# [OBJECTIVE]
Print every line of the records below, character for character, leaving nothing out and changing nothing.

*****

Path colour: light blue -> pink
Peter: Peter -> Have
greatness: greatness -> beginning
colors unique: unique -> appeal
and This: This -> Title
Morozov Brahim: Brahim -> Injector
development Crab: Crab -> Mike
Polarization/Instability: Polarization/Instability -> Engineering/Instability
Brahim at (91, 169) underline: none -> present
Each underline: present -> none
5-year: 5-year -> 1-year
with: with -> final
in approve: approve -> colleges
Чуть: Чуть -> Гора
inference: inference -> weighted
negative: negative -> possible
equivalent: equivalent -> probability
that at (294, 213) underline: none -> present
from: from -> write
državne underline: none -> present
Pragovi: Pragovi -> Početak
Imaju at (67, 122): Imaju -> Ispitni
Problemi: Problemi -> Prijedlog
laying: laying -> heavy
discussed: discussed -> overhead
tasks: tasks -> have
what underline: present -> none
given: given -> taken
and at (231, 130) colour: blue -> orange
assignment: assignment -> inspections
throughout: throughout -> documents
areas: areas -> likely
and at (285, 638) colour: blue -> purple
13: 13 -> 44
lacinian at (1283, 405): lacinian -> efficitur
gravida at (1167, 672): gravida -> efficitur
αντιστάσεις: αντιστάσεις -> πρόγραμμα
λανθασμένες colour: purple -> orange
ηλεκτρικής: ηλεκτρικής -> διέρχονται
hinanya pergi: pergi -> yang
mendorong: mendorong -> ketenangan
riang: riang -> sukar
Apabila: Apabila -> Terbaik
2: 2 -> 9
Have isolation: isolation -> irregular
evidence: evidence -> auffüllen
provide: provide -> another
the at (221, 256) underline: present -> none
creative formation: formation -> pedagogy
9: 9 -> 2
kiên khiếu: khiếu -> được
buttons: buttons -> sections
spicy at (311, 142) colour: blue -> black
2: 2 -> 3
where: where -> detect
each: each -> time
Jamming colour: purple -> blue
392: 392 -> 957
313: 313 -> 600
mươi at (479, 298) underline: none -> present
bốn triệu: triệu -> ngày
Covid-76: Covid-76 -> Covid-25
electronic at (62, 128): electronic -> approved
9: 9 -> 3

*****

# [WRITTEN SOLUTION]
Path colour: light blue -> pink
Peter: Peter -> Have
greatness: greatness -> beginning
colors unique: unique -> appeal
and This: This -> Title
Morozov Brahim: Brahim -> Injector
development Crab: Crab -> Mike
Polarization/Instability: Polarization/Instability -> Engineering/Instability
Brahim at (91, 169) underline: none -> present
Each underline: present -> none
5-year: 5-year -> 1-year
with: with -> final
in approve: approve -> colleges
Чуть: Чуть -> Гора
inference: inference -> weighted
negative: negative -> possible
equivalent: equivalent -> probability
that at (294, 213) underline: none -> present
from: from -> write
državne underline: none -> present
Pragovi: Pragovi -> Početak
Imaju at (67, 122): Imaju -> Ispitni
Problemi: Problemi -> Prijedlog
laying: laying -> heavy
discussed: discussed -> overhead
tasks: tasks -> have
what underline: present -> none
given: given -> taken
and at (231, 130) colour: blue -> orange
assignment: assignment -> inspections
throughout: throughout -> documents
areas: areas -> likely
and at (285, 638) colour: blue -> purple
13: 13 -> 44
lacinian at (1283, 405): lacinian -> efficitur
gravida at (1167, 672): gravida -> efficitur
αντιστάσεις: αντιστάσεις -> πρόγραμμα
λανθασμένες colour: purple -> orange
ηλεκτρικής: ηλεκτρικής -> διέρχονται
hinanya pergi: pergi -> yang
mendorong: mendorong -> ketenangan
riang: riang -> sukar
Apabila: Apabila -> Terbaik
2: 2 -> 9
Have isolation: isolation -> irregular
evidence: evidence -> auffüllen
provide: provide -> another
the at (221, 256) underline: present -> none
creative formation: formation -> pedagogy
9: 9 -> 2
kiên khiếu: khiếu -> được
buttons: buttons -> sections
spicy at (311, 142) colour: blue -> black
2: 2 -> 3
where: where -> detect
each: each -> time
Jamming colour: purple -> blue
392: 392 -> 957
313: 313 -> 600
mươi at (479, 298) underline: none -> present
bốn triệu: triệu -> ngày
Covid-76: Covid-76 -> Covid-25
electronic at (62, 128): electronic -> approved
9: 9 -> 3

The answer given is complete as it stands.